## ABOUT THIS TASK
Please repeat the lines below, exactly and only, from the one that holds "Custom Retirement Blanket with" through the one that holds "Personalized Tennis Towel with".

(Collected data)

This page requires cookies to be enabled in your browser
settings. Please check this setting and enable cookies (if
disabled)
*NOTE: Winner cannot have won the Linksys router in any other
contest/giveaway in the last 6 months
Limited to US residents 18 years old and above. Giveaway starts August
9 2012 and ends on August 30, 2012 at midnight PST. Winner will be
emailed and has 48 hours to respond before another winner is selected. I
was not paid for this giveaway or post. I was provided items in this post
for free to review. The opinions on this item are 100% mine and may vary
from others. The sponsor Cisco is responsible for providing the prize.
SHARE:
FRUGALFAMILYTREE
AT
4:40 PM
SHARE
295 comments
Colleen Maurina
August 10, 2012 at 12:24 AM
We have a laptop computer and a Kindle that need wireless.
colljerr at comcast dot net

==

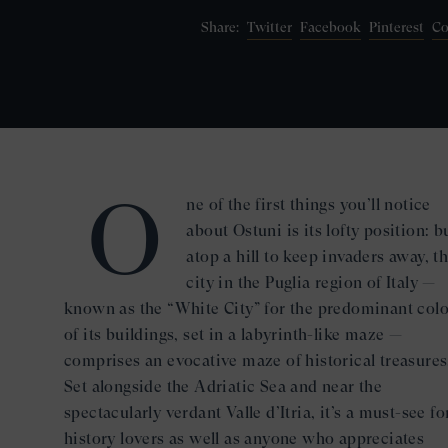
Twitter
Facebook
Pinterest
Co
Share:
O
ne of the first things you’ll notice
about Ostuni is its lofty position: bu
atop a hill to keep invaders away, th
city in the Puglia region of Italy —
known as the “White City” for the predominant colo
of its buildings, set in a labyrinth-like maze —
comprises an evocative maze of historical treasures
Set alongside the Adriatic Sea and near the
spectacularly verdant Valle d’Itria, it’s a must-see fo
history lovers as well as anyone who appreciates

---

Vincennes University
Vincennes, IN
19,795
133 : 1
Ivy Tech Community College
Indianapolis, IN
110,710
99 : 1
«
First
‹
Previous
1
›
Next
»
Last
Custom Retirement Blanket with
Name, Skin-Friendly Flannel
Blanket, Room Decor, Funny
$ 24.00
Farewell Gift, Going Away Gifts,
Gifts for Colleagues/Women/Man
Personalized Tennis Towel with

## SOLVED PROBLEM
Custom Retirement Blanket with
Name, Skin-Friendly Flannel
Blanket, Room Decor, Funny
$ 24.00
Farewell Gift, Going Away Gifts,
Gifts for Colleagues/Women/Man
Personalized Tennis Towel with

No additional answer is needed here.